Some additional information:

• Segment trees can be stored also be stored implicitly (just like a heap), and this will take up 2n space
• Fenwick trees are an online data structure, meaning that you can add elements to the end, just like an array, and it will still work. Segment trees do not have this property by default. If you are storing them implicitly, you can achieve both append and prepend operations in amortized O(log(n)) by doubling the size of the segment tree (just like amortized O(1) arrays). You need to study what the segment tree looks like in memory and then put the new space accordingly (you can't just put all the extra space at one end). Keep in mind that since the segment tree already takes 2n space, every time you double the array you now have 4n space usage
• Fenwick trees are faster and extremely simple to implement. The asymptotic bounds are equivalent, but the most basic query and update code is almost branchless, non-recursive, and uses very few operations. The segment tree versions of this can be made almost as fast, but this does take extra effort. Thankfully this only matters in very large inputs, as storing a segment tree implicitly has excellent spatial locality which gives it a good boost compared to storing pointers
• Fenwick trees cannot compute the inverse query in log(n) (to my knowledge); that is if we are storing partial sums for example, and I want to know what index i evaluates to a partial sum s, that will take log(n)^2. This process is trivial in log(n) for a segment tree
• There are a variety of other queries that segment trees can do, many of which are not possible on a Fenwick tree. You are paying for this extra flexibility with the 2n storage cost, of course

Edit: you can compute this query in log(n)! Here is my implementation:

def find(self, s):
    b = 1
    while b < len(bit):
        b <<= 1
    b >>= 1
    index = 0
    cur = 0
    while b > 0:
        if bit[index + b] + cur <= s:
            index += b
            cur += bit[index]
        b >>= 1
    return (index, cur)

This will return the index and sum that were closest to the target partial sum (will always be <= target).
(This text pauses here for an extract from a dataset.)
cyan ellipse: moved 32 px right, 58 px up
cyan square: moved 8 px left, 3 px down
I don't believe this works with negative numbers in the BIT, however.

Good segment tree writeup: https://cp-algorithms.com/data_structures/segment_tree.html

Answer 3

Comment on Harsh Hitesh Shah answer: The last point against using a Fenwick tree, does not hold in general. Proof by counter example: Lets say we have a Fenwick tree for prefix sums, the function query(x) returns the prefix sum starting from first index 1 upto and including index x. If we would like to compute the sum for some interval [L, R], with 1 < L <= R <= N, we can just take query(R)-query(L-1).

Answer 4

I found something on cp-Algorithm which might help you.

Segment tree -

• answers each query in O(logN)
• preprocessing done in O(N)
• Pros: good time complexity.
• Cons: larger amount of code compared to the other data structures.

Fenwick tree -

• answers each query in O(logN)

• preprocessing done in O(NlogN)

• Pros: the shortest code, good time complexity

• Cons: Fenwick tree can only be used for queries with L=1, so it is not applicable to many problems.

Answer 5

I read this on Quora. Hope you find it useful.
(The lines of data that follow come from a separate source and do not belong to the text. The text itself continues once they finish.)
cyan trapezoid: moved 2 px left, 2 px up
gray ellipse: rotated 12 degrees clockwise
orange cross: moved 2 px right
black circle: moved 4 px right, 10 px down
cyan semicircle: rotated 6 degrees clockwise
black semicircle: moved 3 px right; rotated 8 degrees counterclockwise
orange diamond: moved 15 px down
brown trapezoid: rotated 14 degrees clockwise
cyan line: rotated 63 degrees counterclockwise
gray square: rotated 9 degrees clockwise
1. There are things that a segment tree can do but a BIT cannot : A BIT essentially works with cumulative quantities. When the cumulative quantity for interval [i..j] is required, it is found as the difference between cumulative quantities for [1...j] and [1...i-1]. This works only because addition has an inverse operation. You cannot do this if the operation is non-invertible (such as max). On the other hand, every interval on a segment tree can be found as union of disjoint intervals and no inverse operation is required
2. A BIT requires only half as much memory as a segment tree : In cases where you have masochistic memory constraints, you are almost stuck with using a BIT
3. Though BIT and segment tree operations are both O(log(n)), the segment tree operations have a larger constant factor : This should not matter for most cases. But once again, if you have masochistic time constraints, you might want to switch from a segment tree to a BIT. The constant factor might become more of a problem if the BIT/Segment tree is multidimensional.